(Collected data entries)
============================================================
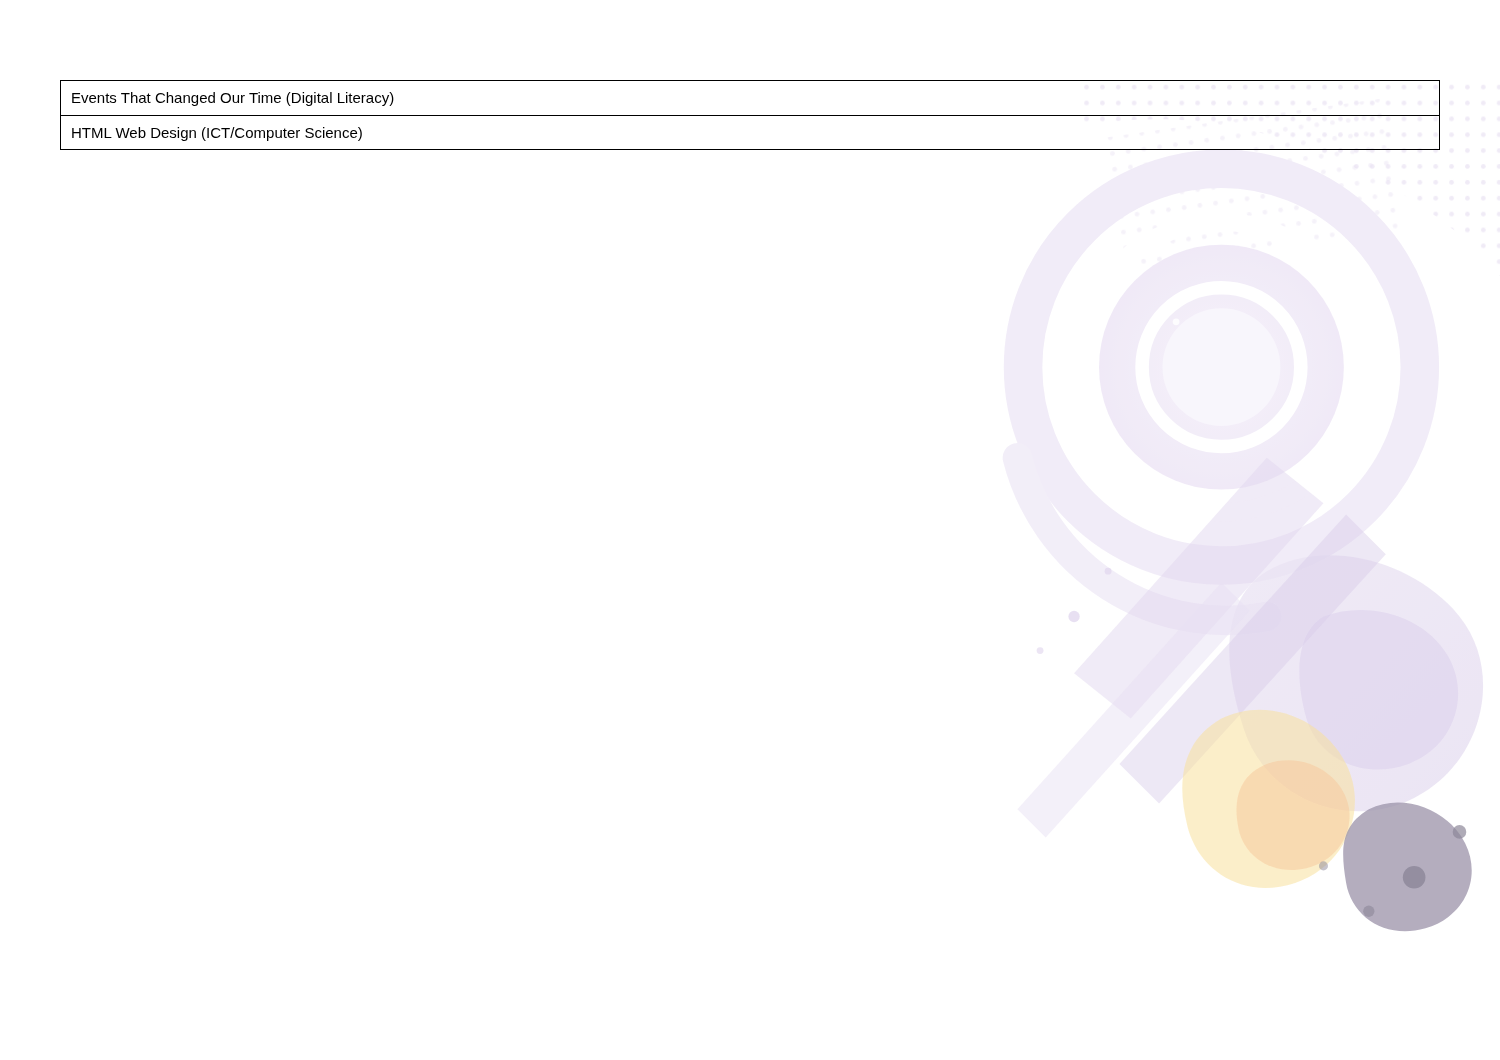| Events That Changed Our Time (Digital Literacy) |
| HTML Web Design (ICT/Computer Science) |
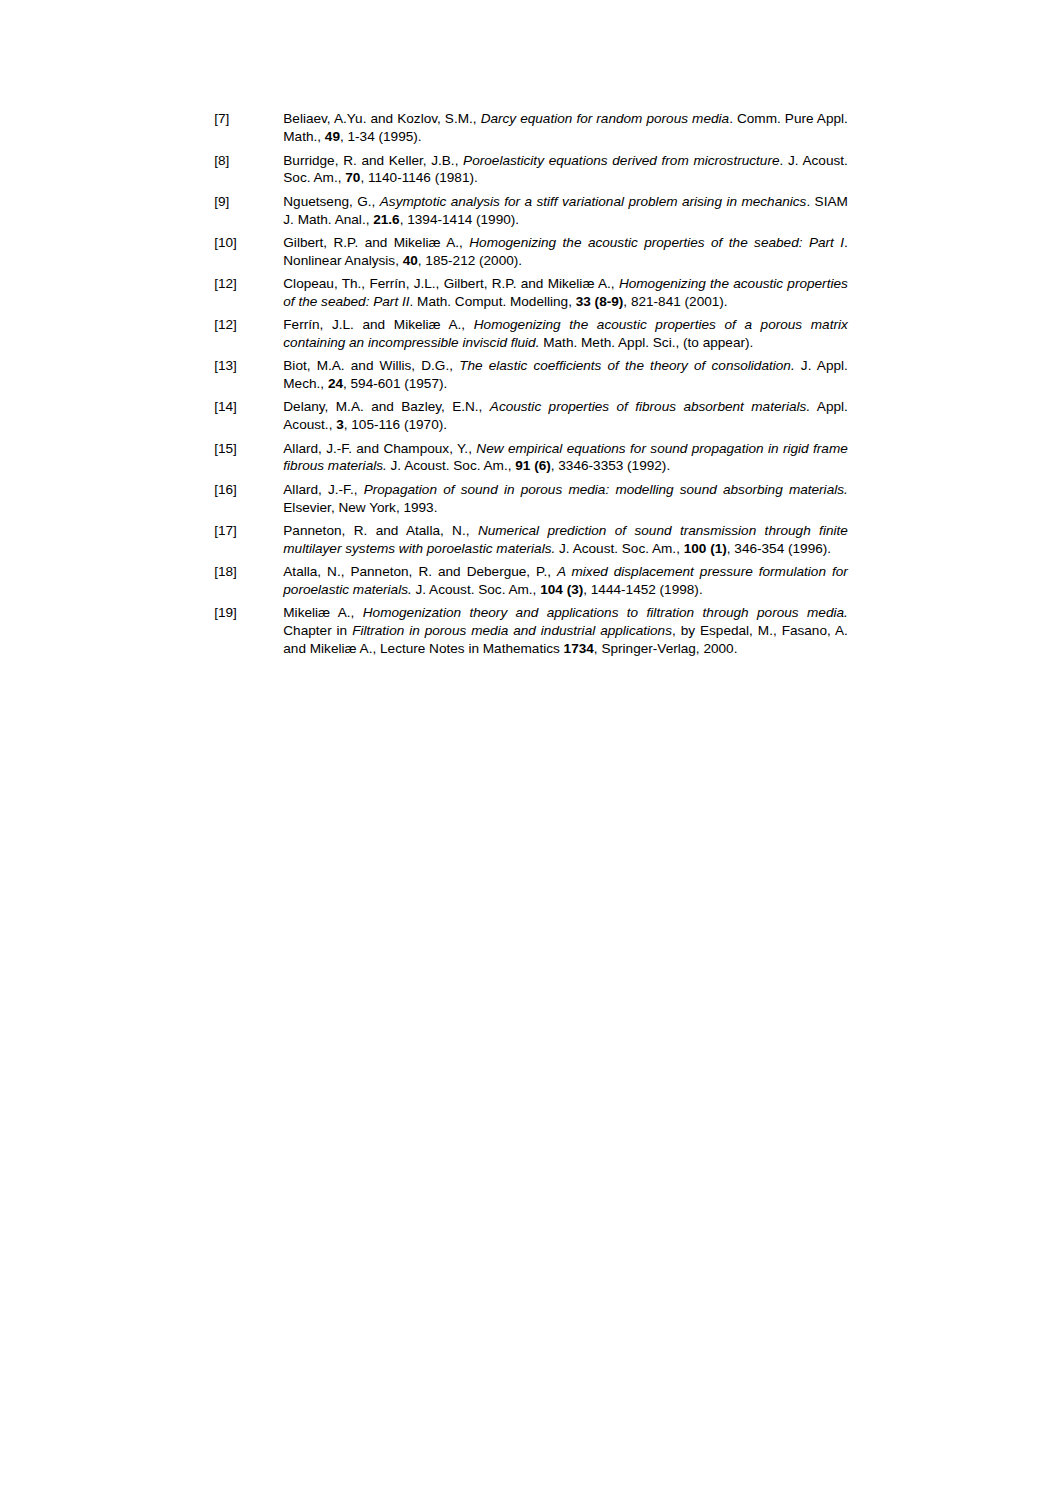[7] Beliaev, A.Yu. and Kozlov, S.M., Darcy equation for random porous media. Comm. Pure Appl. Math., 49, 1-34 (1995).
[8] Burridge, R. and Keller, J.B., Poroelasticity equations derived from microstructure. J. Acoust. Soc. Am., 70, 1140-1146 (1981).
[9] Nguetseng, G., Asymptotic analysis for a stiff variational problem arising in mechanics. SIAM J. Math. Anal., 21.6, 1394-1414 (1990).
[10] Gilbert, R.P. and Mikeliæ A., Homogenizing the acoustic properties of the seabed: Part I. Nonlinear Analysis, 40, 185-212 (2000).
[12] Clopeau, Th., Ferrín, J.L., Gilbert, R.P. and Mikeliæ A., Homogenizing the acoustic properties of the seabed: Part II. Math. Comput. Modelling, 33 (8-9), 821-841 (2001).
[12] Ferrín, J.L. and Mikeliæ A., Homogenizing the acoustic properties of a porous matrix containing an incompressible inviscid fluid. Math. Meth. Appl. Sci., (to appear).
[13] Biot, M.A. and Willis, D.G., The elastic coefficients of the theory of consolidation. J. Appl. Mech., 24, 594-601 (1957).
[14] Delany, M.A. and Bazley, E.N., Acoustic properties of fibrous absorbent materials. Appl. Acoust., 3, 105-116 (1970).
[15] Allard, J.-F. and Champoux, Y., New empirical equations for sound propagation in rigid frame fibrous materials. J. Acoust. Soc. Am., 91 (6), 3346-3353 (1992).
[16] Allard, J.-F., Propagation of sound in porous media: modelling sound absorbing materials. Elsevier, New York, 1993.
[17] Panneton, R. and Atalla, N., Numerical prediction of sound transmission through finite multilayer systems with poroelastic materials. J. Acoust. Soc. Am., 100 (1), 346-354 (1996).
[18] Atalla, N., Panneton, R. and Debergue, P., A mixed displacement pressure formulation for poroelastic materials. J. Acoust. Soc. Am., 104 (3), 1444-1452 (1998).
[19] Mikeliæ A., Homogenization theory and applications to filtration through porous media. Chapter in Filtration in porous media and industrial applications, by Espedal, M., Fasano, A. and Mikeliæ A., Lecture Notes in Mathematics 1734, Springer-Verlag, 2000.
============================================================
ACTION ITEM:
Track down every line in the entries that includes the string "Gilbert", and copy it.

FINISHED EXERCISE:
[10] Gilbert, R.P. and Mikeliæ A., Homogenizing the acoustic properties of the seabed: Part I. Nonlinear Analysis, 40, 185-212 (2000).
[12] Clopeau, Th., Ferrín, J.L., Gilbert, R.P. and Mikeliæ A., Homogenizing the acoustic properties of the seabed: Part II. Math. Comput. Modelling, 33 (8-9), 821-841 (2001).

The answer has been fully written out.